▶ [QUÉ HACER]:
Retome la semblanza de Juan Sasturain y continúela a partir de su última oración.

24 de julio de 2009

Juan Sasturain. Cambiando la lectura por la escritura

Juan Sasturain (1945) vive y trabaja en Buenos Aires. Es profesor de Literatura, periodista y crítico literario. Escribe ficciones, poesía y ensayos. Especializado en géneros y literaturas marginales, ha escrito ensayos sobre historieta y humor gráfico, y sobre el mundo del fútbol. Con el cuento "Con tinta sangre" ganó en 1990 el premio de la Semana Negra de Gijón. Ha publicado las novelas policiales "Manual de perdedores/1" (1985), "Manual de perdedores/2" (1987), "Arena en los zapatos" (1989), "Los sentidos del agua" (1990) y "Pagaría por no verte" (2008).

▶ [INFORMACIÓN MOSTRADA]:
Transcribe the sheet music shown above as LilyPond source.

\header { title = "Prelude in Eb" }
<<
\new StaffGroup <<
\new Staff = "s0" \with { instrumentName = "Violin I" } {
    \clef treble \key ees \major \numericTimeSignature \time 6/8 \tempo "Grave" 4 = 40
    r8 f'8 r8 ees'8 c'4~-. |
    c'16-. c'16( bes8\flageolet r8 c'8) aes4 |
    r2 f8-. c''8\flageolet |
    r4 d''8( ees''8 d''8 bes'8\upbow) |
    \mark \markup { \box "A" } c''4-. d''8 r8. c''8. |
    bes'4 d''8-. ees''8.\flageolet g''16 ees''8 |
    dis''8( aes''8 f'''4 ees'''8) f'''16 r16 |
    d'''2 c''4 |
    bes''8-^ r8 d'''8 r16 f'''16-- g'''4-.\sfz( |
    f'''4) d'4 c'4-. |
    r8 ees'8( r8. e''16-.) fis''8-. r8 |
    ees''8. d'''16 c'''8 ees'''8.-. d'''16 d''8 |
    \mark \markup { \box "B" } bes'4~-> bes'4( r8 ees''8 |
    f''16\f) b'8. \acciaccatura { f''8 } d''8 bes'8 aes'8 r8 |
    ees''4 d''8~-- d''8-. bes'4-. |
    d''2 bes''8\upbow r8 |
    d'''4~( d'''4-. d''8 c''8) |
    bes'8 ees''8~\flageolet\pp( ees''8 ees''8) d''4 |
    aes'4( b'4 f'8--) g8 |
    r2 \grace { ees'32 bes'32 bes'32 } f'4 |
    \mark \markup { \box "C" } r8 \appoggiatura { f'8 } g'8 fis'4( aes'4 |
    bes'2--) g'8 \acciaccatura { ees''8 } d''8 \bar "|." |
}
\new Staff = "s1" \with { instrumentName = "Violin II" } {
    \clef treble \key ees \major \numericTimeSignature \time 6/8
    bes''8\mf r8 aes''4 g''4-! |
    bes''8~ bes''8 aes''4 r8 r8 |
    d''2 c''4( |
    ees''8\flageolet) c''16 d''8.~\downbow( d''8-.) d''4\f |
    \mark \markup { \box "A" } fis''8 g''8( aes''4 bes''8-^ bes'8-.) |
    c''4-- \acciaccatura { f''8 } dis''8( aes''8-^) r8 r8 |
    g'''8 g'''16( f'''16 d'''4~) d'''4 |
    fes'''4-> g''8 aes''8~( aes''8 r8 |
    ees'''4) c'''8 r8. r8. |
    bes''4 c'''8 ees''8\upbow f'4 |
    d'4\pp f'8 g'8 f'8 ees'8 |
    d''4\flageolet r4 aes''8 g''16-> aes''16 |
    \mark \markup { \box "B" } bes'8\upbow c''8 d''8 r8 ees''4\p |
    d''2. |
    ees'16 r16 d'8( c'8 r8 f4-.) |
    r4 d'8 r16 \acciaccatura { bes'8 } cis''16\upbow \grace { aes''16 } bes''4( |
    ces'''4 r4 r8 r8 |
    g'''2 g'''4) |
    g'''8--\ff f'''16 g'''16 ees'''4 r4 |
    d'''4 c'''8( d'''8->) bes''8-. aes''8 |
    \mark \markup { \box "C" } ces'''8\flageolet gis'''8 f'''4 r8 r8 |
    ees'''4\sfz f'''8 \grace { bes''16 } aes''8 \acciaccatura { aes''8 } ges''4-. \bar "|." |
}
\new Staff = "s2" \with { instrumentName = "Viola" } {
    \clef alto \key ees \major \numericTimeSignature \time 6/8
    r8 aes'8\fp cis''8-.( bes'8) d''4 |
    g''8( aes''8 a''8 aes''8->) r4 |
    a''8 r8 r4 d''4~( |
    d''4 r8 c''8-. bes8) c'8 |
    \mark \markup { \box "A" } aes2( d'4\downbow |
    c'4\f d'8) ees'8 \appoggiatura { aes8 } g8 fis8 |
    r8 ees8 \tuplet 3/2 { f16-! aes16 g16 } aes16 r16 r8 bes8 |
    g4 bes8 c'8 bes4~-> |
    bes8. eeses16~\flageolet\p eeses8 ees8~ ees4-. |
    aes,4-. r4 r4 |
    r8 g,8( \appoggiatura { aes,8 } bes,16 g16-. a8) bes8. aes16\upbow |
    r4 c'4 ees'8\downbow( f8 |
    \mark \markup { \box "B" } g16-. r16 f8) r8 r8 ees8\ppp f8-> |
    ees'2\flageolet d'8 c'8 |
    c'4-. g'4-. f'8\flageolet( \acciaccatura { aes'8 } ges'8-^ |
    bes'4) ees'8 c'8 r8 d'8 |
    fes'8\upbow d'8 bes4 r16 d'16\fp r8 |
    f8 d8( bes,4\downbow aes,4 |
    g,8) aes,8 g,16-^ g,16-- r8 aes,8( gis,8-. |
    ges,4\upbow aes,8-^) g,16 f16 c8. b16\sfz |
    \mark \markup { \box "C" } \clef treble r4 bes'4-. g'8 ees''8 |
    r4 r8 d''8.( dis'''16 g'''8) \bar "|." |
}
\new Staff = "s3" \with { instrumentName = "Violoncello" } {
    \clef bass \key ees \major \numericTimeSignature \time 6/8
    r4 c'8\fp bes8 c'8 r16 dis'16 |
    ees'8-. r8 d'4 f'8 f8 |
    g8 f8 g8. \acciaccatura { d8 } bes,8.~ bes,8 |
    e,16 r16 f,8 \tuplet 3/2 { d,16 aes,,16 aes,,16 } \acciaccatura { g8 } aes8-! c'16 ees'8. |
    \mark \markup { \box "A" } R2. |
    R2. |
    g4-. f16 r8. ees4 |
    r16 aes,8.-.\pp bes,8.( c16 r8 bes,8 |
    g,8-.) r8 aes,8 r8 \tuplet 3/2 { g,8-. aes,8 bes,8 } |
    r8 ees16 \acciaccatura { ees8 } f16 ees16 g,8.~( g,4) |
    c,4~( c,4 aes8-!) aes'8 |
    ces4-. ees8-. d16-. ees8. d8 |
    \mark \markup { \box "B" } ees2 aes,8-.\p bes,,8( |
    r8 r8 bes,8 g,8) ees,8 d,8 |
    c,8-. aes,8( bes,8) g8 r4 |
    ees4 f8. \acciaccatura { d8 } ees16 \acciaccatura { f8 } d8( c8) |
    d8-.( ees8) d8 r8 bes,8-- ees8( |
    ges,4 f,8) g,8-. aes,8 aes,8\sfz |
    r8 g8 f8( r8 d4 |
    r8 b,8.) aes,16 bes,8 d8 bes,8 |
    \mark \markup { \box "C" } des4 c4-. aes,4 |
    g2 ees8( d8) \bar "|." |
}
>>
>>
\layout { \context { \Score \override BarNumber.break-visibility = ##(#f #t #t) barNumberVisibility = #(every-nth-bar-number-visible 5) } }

▶ [RESPUESTA]:
En ocasión del relanzamiento de "Los sentidos del agua", Sasturain escribió en el suplemento "Cultura y Nación" del diario "Clarín" del 12 de noviembre de 1992 un artículo en el que reflexiona sobre su escritura y el género policial. El artículo, titulado "Nada que decir, todo para contar", dice así:

Hay quienes escriben -dicen- porque tienen algo que decir. Eso es, al menos en término lógicos o semánticos, un equívoco: el que considera que tiene algo que decir, que lo diga. No es necesario que lo escriba. Y si cree que hay algo que deba hacer, que lo haga. La escritura, la ficción, pueden llegar antes, durante o después del acto o la dicción pero serán siempre otra cosa, nunca la misma. No hay equivalencias o sustituciones: decirle a ella "te quiero" no es lo mismo que hacerle el amor; y escribir un poema con esas y otras palabras más el deseo de hablar y de hacerle el amor es otra cosa. Esa diferencia es la literatura.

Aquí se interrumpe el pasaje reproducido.